═════ Source text ═════
Your mom goes to Kenya, to buy a boy.
Paradies: Liebe has an novel perspective on brutal issues. Prostitution is explored through the eyes of the aggressor (who is seemingly as harmless as imaginable). The protagonist is a single mom on a holiday. She has a boring caretaking job and an apathetic teenage daughter. She is insecure, fat and mundane. We meet her when she is about to venture alone to explore the dark continent - all the way to Kenya. What eventually becomes clear is that she does not leave for beaches and sunshine, she leaves for nights spent with black youth.
Teresa, our fifty some Austrian mother, is a sex tourist.
This film is very much about exploitation of people and cultures. The surface is sugar sweet. A tranquil holiday resort where everyone is happy. But the paradise is infested with colonial history. The reality of the place is kept out by fences and guards. On the inside the tourists are entertained with banal representations of the local culture. On the other side of the fence we see the begging figures of native Africans.
═════ Data supplied ═════
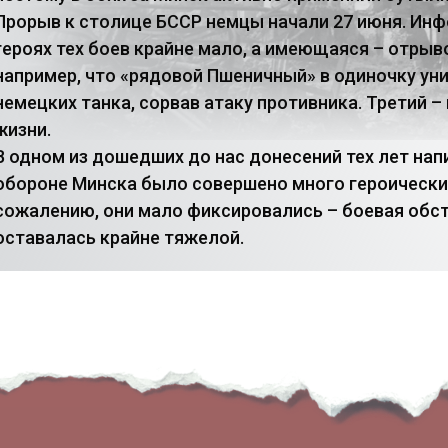
Прорыв к столице БССР немцы начали 27 июня. Ин
героях тех боев крайне мало, а имеющаяся – отрыв
например, что «рядовой Пшеничный» в одиночку ун
немецких танка, сорвав атаку противника. Третий –
жизни.
В одном из дошедших до нас донесений тех лет напи
обороне Минска было совершено много героических 
сожалению, они мало фиксировались – боевая обс
оставалась крайне тяжелой.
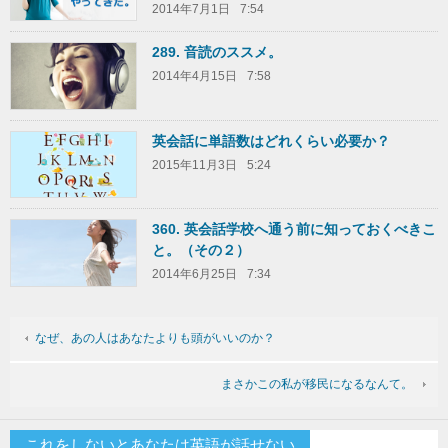
2014年7月1日
7:54
289. 音読のススメ。
2014年4月15日
7:58
英会話に単語数はどれくらい必要か？
2015年11月3日
5:24
360. 英会話学校へ通う前に知っておくべきこ
と。（その２）
2014年6月25日
7:34
なぜ、あの人はあなたよりも頭がいいのか？
まさかこの私が移民になるなんて。
これをしないとあなたは英語が話せない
═════
**Assigned task:**
Reproduce word for word the passage of the film review that opens with the words containing "This film is" and closes with "of native Africans.".

**Written answer:**
This film is very much about exploitation of people and cultures. The surface is sugar sweet. A tranquil holiday resort where everyone is happy. But the paradise is infested with colonial history. The reality of the place is kept out by fences and guards. On the inside the tourists are entertained with banal representations of the local culture. On the other side of the fence we see the begging figures of native Africans.